Once the draft is assembled, the final step is publishing to Substack, then converting the published text into new Obsidian notes. Those new notes are linked back into the vault—turning the newsletter into future input. The result is a system where writing becomes a loop: capture ideas, connect them to existing structures, draft faster, publish, and then feed the output back into the knowledge network.
Cornell Notes
The workflow uses Obsidian as an “information bank” so writing becomes an assembly process rather than a blank-page task. A Dataview-powered index tracks newsletter editions by publish date, while Templater generates new edition notes with consistent headers and structure. Inputs come from multiple note types—input notes for highlights, thought notes for personal ideas, Fleeting Notes for quick capture on the go, and daily notes for weekly review. Drafting then relies on scanning daily and input notes, embedding or copying relevant snippets, and using backlinks/Quick Switcher to retrieve older ideas tied to writing and note-storage methods like Zettelkasten.
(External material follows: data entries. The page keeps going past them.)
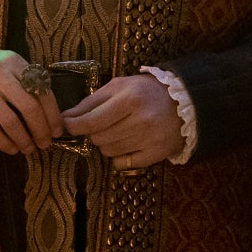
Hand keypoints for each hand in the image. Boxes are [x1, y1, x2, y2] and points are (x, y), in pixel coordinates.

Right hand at [0, 49, 64, 154]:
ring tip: (29, 149)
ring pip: (10, 122)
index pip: (41, 91)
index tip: (57, 131)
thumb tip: (50, 116)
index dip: (52, 115)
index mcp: (13, 62)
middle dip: (41, 131)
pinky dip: (4, 143)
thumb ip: (26, 82)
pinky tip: (11, 149)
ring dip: (23, 140)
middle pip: (29, 108)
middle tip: (45, 144)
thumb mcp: (7, 66)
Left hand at [62, 74, 182, 170]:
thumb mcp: (118, 86)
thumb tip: (66, 118)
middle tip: (102, 124)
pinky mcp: (157, 154)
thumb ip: (91, 101)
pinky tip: (127, 144)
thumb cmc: (145, 91)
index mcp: (130, 99)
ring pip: (108, 151)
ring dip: (106, 143)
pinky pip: (122, 164)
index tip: (66, 125)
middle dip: (93, 132)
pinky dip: (119, 157)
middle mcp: (141, 120)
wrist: (185, 101)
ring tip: (117, 131)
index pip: (91, 120)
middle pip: (98, 137)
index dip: (73, 125)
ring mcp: (150, 139)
Publishing to Substack is followed by converting the output into new linked notes, strengthening the vault for future writing.
How does the system make it easy to start a new newsletter edition without manual setup?
What role do Dataview queries play in keeping newsletter work organized over time?
Why split notes into input notes, thought notes, fleeting notes, and daily notes?
How does the workflow turn scattered weekly material into a unified theme for the newsletter?
How does the system retrieve older, “hidden” ideas when the current week isn’t enough?
What happens after publishing, and why does that matter for long-term writing speed?
Review Questions
- Describe how Dataview and Templater work together in this workflow to manage newsletter editions from creation to organization.
- What specific note types feed the newsletter, and what does each one contribute during drafting?
- How do backlinks and Quick Switcher searches help the writer reuse older ideas when building new drafts?
Key Points
- 1
Use a Dataview index note to list newsletter editions sorted by publish date, pulling from a dedicated output folder.
- 2
Generate each new newsletter edition from a Templater-based template so headers and structure are consistent every week.
- 3
Feed the drafting process with multiple note types: input notes (highlights), thought notes (personal ideas), Fleeting Notes (quick capture), and daily notes (weekly review material).
- 4
Draft by scanning daily and input notes, then embed or copy relevant snippets into the template and group them under a shared theme.
- 5
Rely on Quick Switcher and backlinks to retrieve older concepts and expand outlines using linked-thinking methods like Zettelkasten/slip box and evergreen notes.
- 6
After publishing to Substack, convert the published content back into linked Obsidian notes so future drafts start from accumulated connections.